Introduction: Susceptibility to adult-onset disease has been linked to early life adversity. In this study, we assessed the impact of a common early adverse experience, prenatal alcohol exposure (PAE), on neurobehavioral outcomes following cerebrovascular ischemic stroke. We also assessed impact of PAE and stroke on the transcriptome of intermediary organs of the gut-brain axis. Specifically, mesenteric adipose and liver, which are supplied by portal circulation from the gut are hypothesized to mediate inflammatory and neuroprotective adaptations to stroke. Methods: Pregnant Sprague Dawley rats were exposed to either vaporized ethanol or room air from gestation day 8 to 19. At 5 months, progeny were subjected to unilateral endothelin-1 induced occlusion of the middle cerebral artery and outcomes evaluated after 2 days. Stroke induced disabilities were assessed from behavioral assays (adhesive removal, Vibrissae evoked fore-limb placement and circling) and infarct size. The liver transcriptome was assessed by sequencing, from age-matched stroke-exposed and naïve offspring. Results: PAE rats had worse neurological scores 2 days post stroke compared to control (p<0.05). We observed that the liver was substantially more transcriptionally responsive to PAE status than adipose tissue.

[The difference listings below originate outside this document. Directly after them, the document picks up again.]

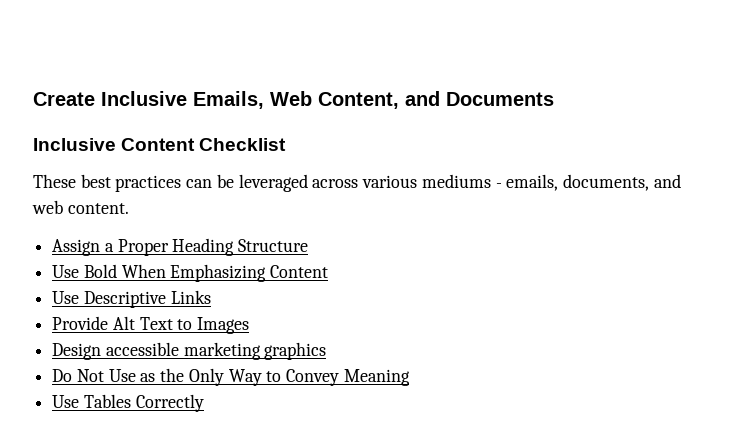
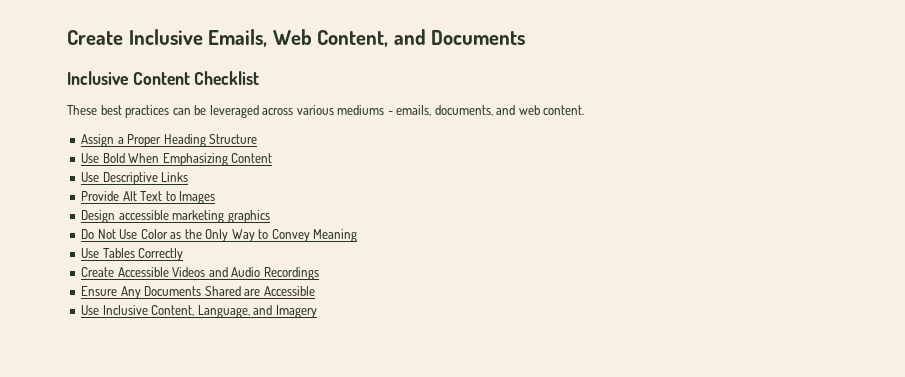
(136, 375) none -> [140,229,168,239] Color
(204, 403) none -> [81,267,319,280] [81,286,315,299] [81,305,317,318] // Create Accessible Videos and Audio Recordings // Ensure Any Documents Shared are Accessible // Use Inclusive Content, Language, and Imagery

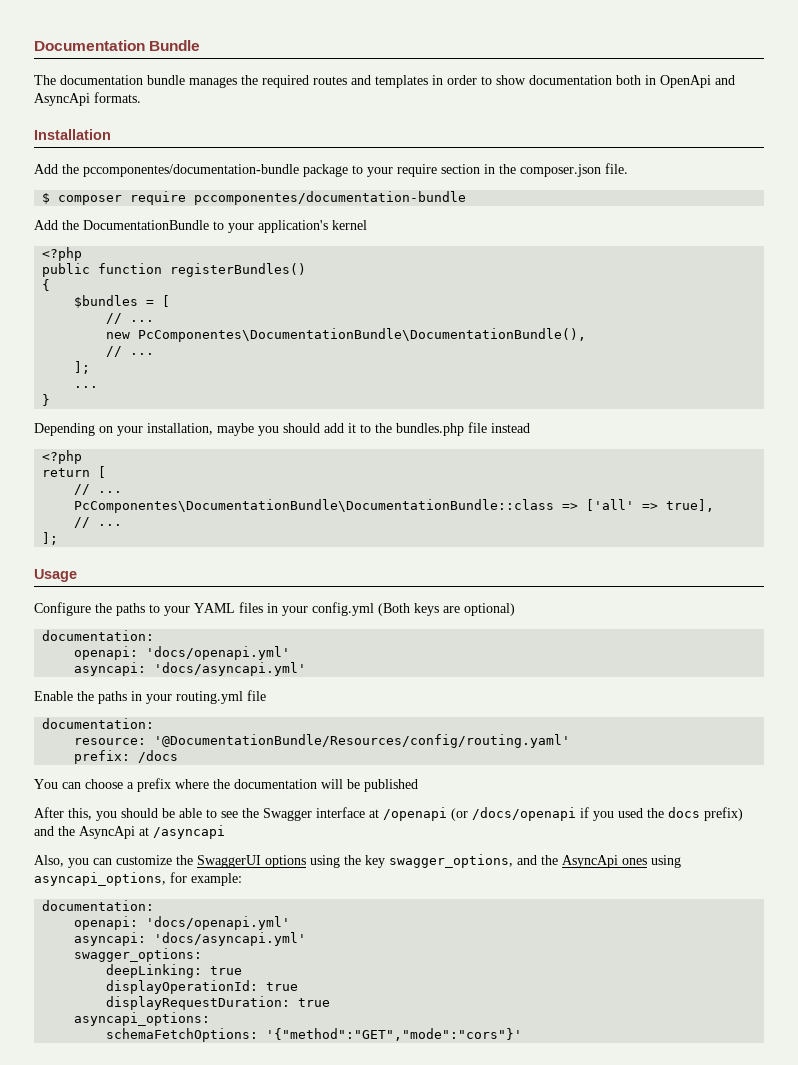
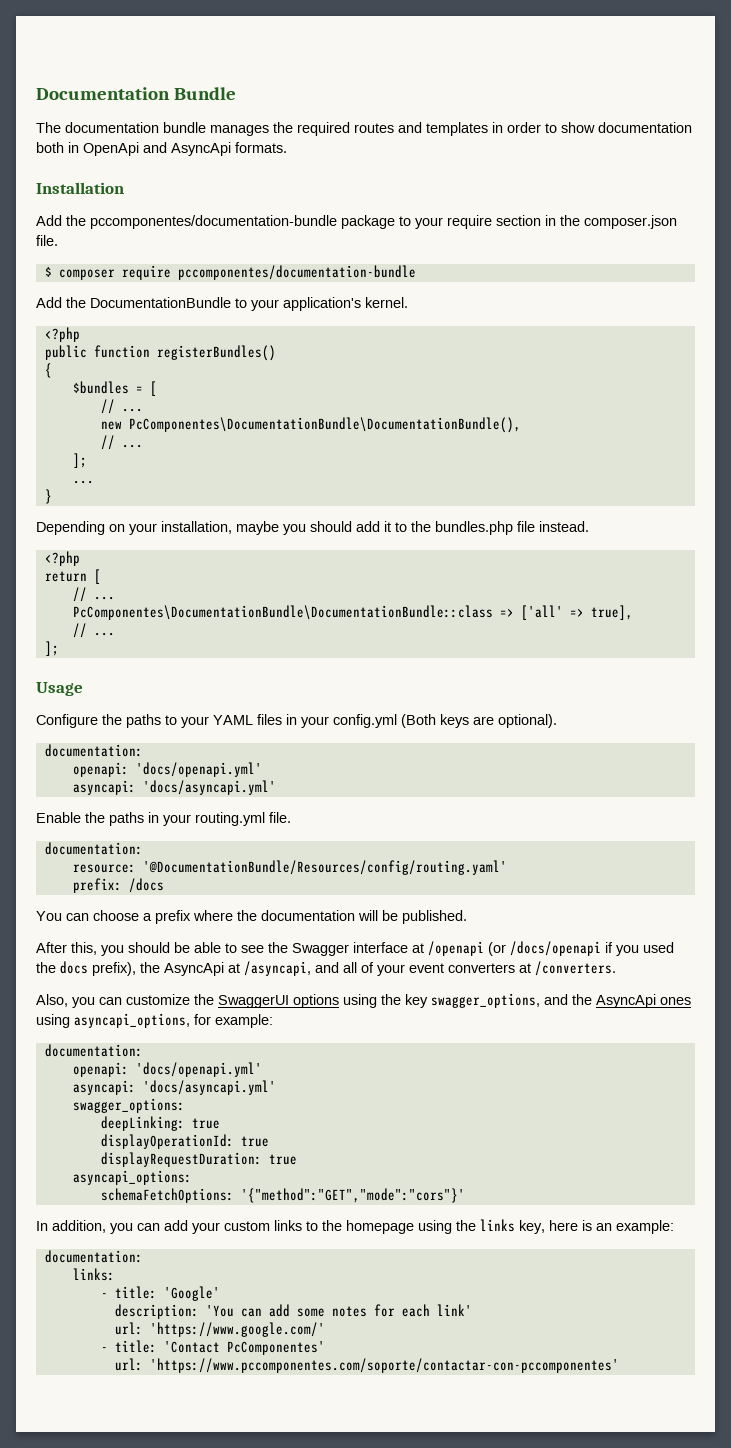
[332,220,367,230] kernel -> [365,297,408,308] kernel.
[491,423,530,433] instead -> [539,521,589,532] instead.
[464,603,515,616] optional) -> [498,714,557,728] optional).
[247,690,266,701] file -> [269,812,291,823] file.
[364,779,418,792] published -> [402,910,467,924] published.
[704,807,743,821] [34,826,54,836] prefix) and -> [92,962,136,976] prefix),
[153,825,225,839] /asyncapi -> [244,961,616,976] /asyncapi, and all of your event converters at /converters.
(523, 1034) none -> [36,1219,674,1234] [44,1250,143,1263] [72,1268,115,1281] [100,1286,220,1301] [114,1304,472,1319] [114,1322,325,1337] [100,1340,325,1355] [114,1358,619,1373] // In addition, you can add your custom links to the homepage using the links key, here is an example: // documentation: // links: // - title: 'Google' // description: 'You can add some notes for each link' // url: 'https://www.google.com/' // - title: 'Contact PcComponentes' // url: 'https://www.pccomponentes.com/soporte/contactar-con-pccomponentes'

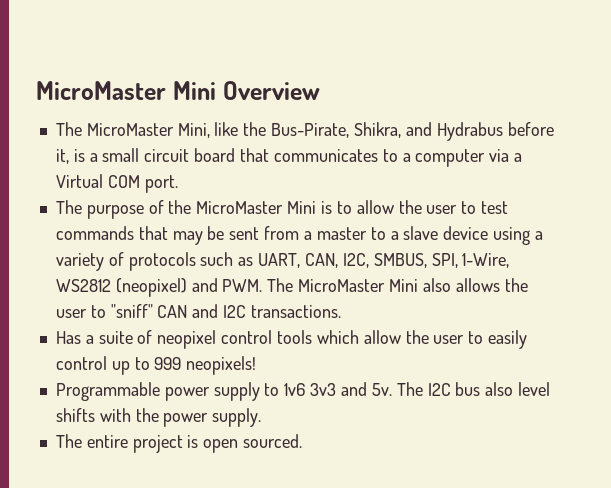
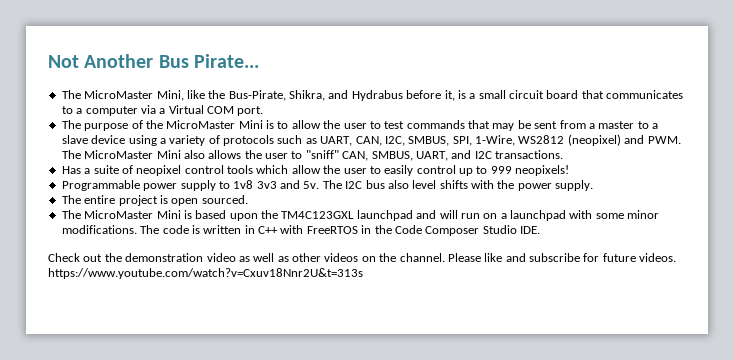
[36,81,320,100] MicroMaster Mini Overview -> [48,54,259,68] Not Another Bus Pirate...
[157,305,188,318] CAN -> [342,151,448,161] CAN, SMBUS, UART,
[284,383,306,396] 1v6 -> [233,180,254,189] 1v8
(303, 441) none -> [61,210,660,221] [61,225,540,236] [48,253,677,262] [48,268,363,279] // The MicroMaster Mini is based upon the TM4C123GXL launchpad and will run on a launchpad with some minor modifications. The code is written in C++ with FreeRTOS in the Code Composer Studio IDE. // Check out the demonstration video as well as other videos on the channel. Please like and subscribe for future videos. https://www.youtube.com/watch?v=Cxuv18Nnr2U&t=313s

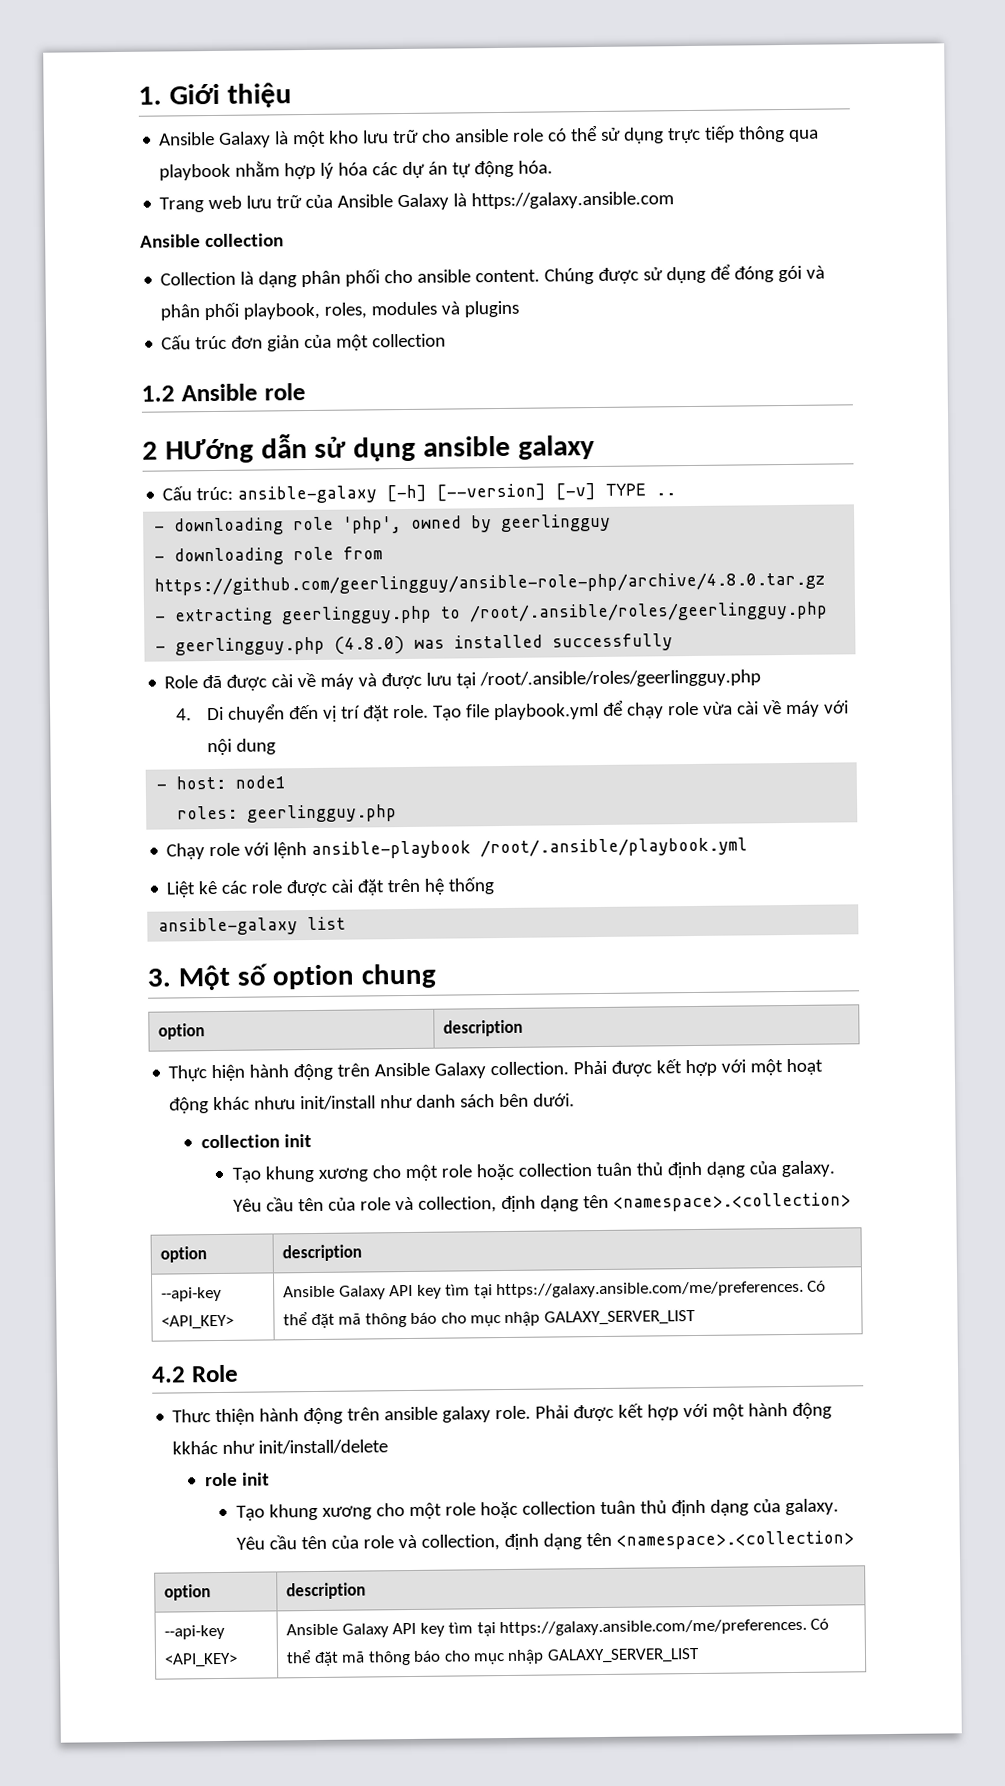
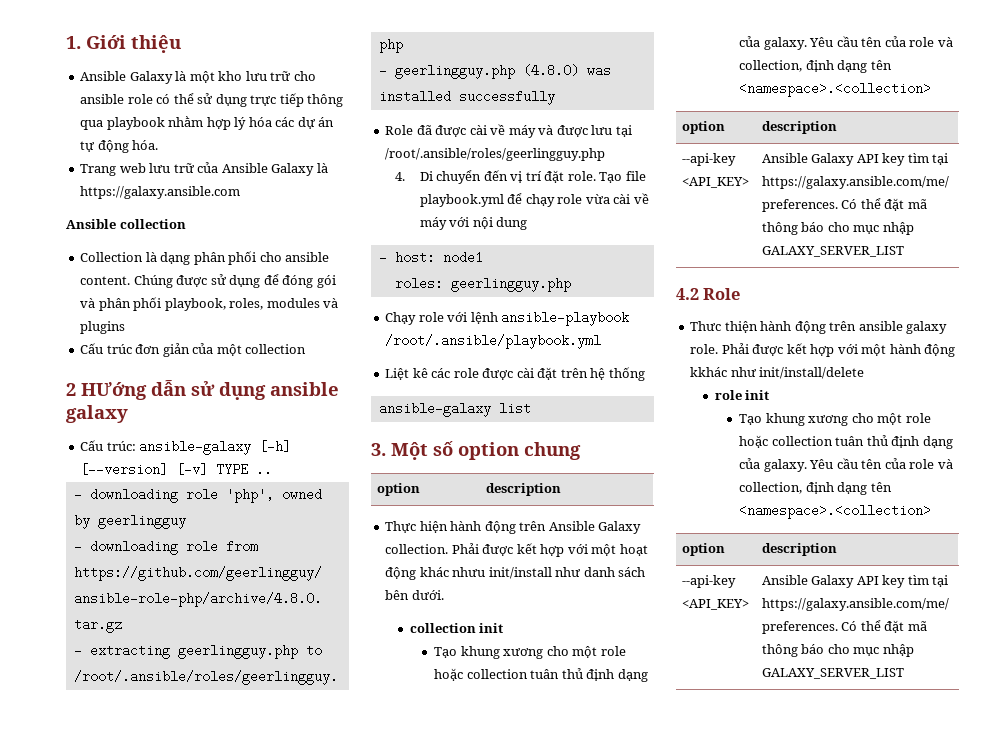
[141,383,306,402] // 1.2 Ansible role -> (307, 349) none

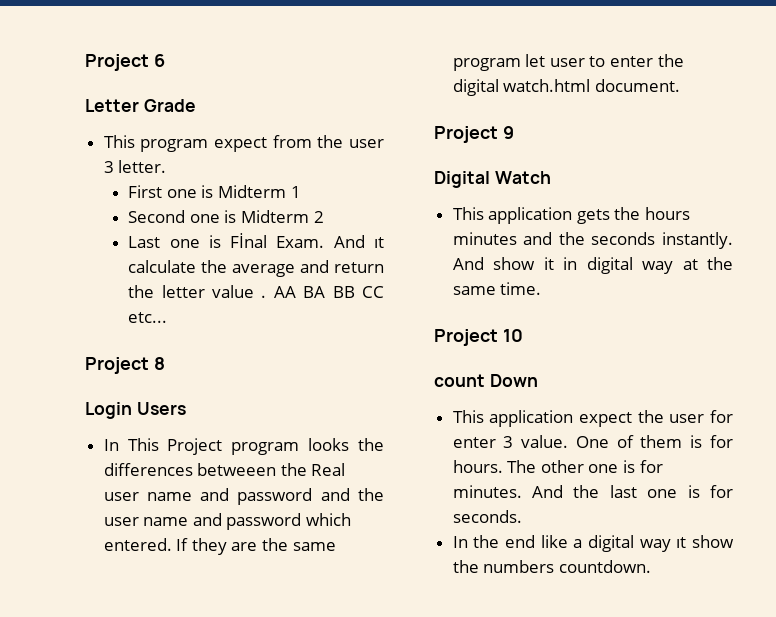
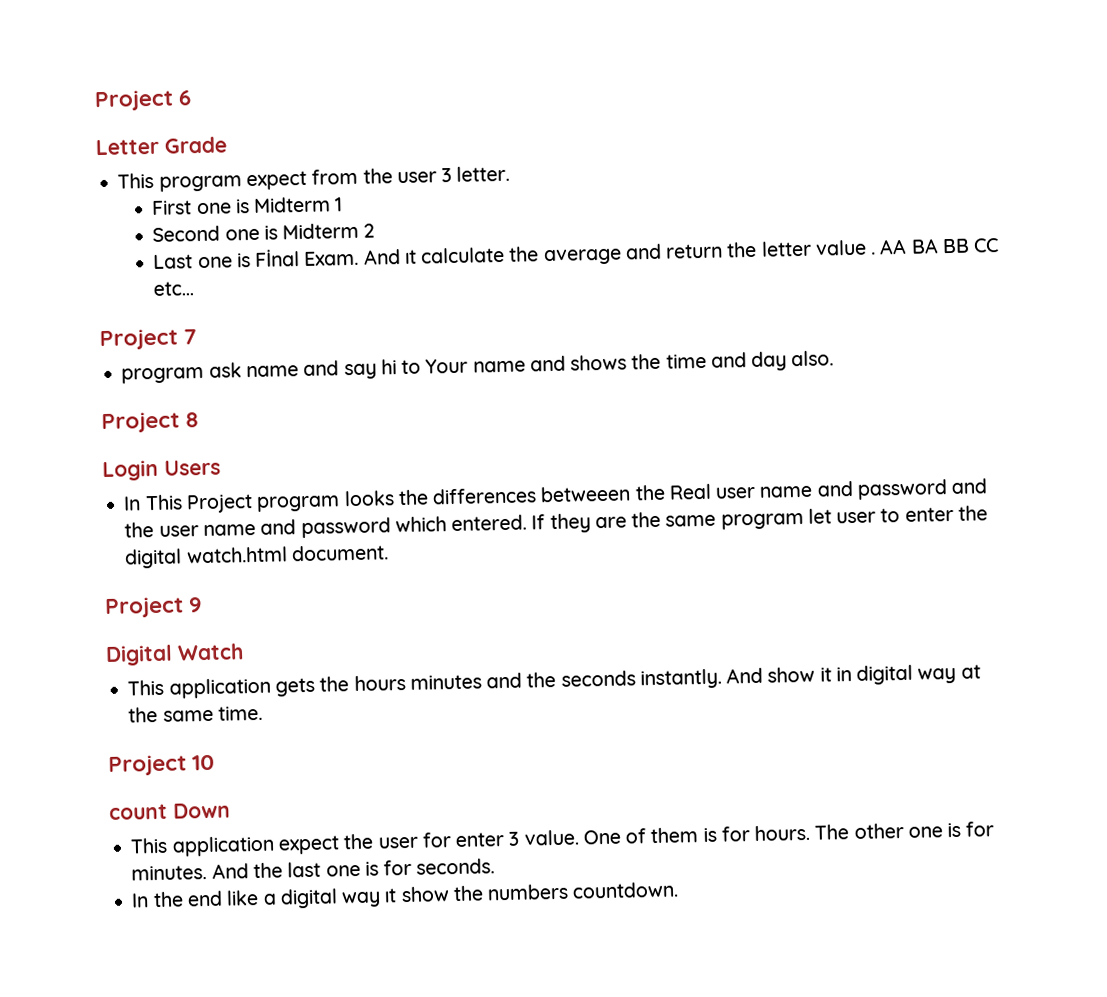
(168, 317) none -> [99,328,198,351] [121,350,835,384] // Project 7 // program ask name and say hi to Your name and shows the time and day also.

Moreover, PAE offspring exhibited a 1.6-fold increase in upregulated genes and a 2.4-fold increase in down-regulated liver gene transcripts following stroke, compared to control offspring. Only 448 differentially expressed genes (DEGs) were common between the control and PAE groups. DEGs unique to PAE contribute to triglyceride metabolism, steroid metabolism, and cholesterol biosynthesis pathways. Weighted correlation network analysis identified 24 gene network modules, one of which, a liver proinflammatory network, was strongly correlated with post stroke neurological function (Pearson's r=-0.63, p<0.01). Conclusion: The present study shows that PAE predisposes middle-aged rat offspring for worse outcomes following cerebrovascular ischemic stroke. This effect is associated with persistent reprogramming of the liver transcriptome and an exacerbated proinflammatory response.